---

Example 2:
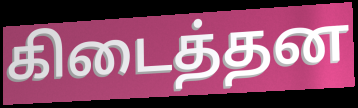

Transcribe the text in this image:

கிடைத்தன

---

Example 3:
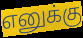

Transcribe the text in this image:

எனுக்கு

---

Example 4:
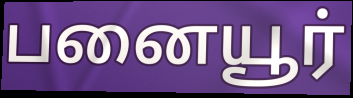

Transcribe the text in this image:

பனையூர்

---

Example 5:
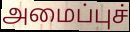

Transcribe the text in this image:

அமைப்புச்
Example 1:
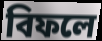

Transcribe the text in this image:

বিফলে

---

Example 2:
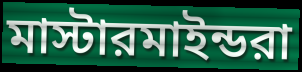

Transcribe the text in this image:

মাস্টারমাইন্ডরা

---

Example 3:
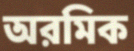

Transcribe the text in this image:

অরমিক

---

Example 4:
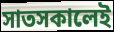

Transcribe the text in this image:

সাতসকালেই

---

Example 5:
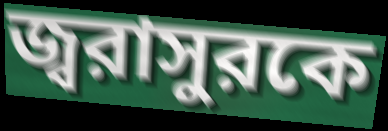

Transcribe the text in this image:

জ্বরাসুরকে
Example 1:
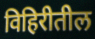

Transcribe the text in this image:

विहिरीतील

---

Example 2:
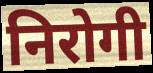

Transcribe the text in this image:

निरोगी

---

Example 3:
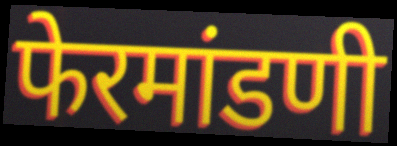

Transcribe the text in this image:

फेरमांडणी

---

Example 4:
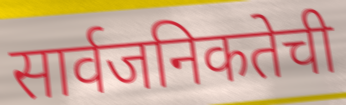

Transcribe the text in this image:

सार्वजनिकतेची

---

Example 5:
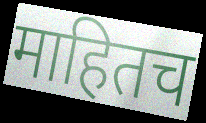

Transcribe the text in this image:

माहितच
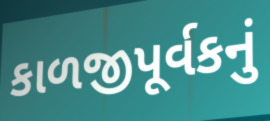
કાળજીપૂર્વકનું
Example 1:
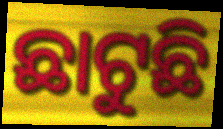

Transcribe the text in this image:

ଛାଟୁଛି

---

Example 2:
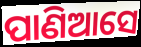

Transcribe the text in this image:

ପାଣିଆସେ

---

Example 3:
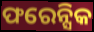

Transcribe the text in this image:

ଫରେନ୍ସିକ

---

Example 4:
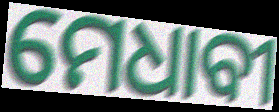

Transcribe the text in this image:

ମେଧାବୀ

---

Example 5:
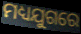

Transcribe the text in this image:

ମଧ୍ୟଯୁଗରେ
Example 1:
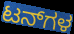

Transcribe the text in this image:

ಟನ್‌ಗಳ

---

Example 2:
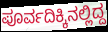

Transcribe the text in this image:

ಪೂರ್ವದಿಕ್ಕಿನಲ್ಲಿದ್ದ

_EXERCISE:_ Please print the entries above exactly. Skip every picture.

_TASK OUTPUT:_
---

Example 2:

Transcribe the text in this image:

கிடைத்தன

---

Example 3:

Transcribe the text in this image:

எனுக்கு

---

Example 4:

Transcribe the text in this image:

பனையூர்

---

Example 5:

Transcribe the text in this image:

அமைப்புச்
Example 1:

Transcribe the text in this image:

বিফলে

---

Example 2:

Transcribe the text in this image:

মাস্টারমাইন্ডরা

---

Example 3:

Transcribe the text in this image:

অরমিক

---

Example 4:

Transcribe the text in this image:

সাতসকালেই

---

Example 5:

Transcribe the text in this image:

জ্বরাসুরকে
Example 1:

Transcribe the text in this image:

विहिरीतील

---

Example 2:

Transcribe the text in this image:

निरोगी

---

Example 3:

Transcribe the text in this image:

फेरमांडणी

---

Example 4:

Transcribe the text in this image:

सार्वजनिकतेची

---

Example 5:

Transcribe the text in this image:

माहितच
કાળજીપૂર્વકનું
Example 1:

Transcribe the text in this image:

ଛାଟୁଛି

---

Example 2:

Transcribe the text in this image:

ପାଣିଆସେ

---

Example 3:

Transcribe the text in this image:

ଫରେନ୍ସିକ

---

Example 4:

Transcribe the text in this image:

ମେଧାବୀ

---

Example 5:

Transcribe the text in this image:

ମଧ୍ୟଯୁଗରେ
Example 1:

Transcribe the text in this image:

ಟನ್‌ಗಳ

---

Example 2:

Transcribe the text in this image:

ಪೂರ್ವದಿಕ್ಕಿನಲ್ಲಿದ್ದ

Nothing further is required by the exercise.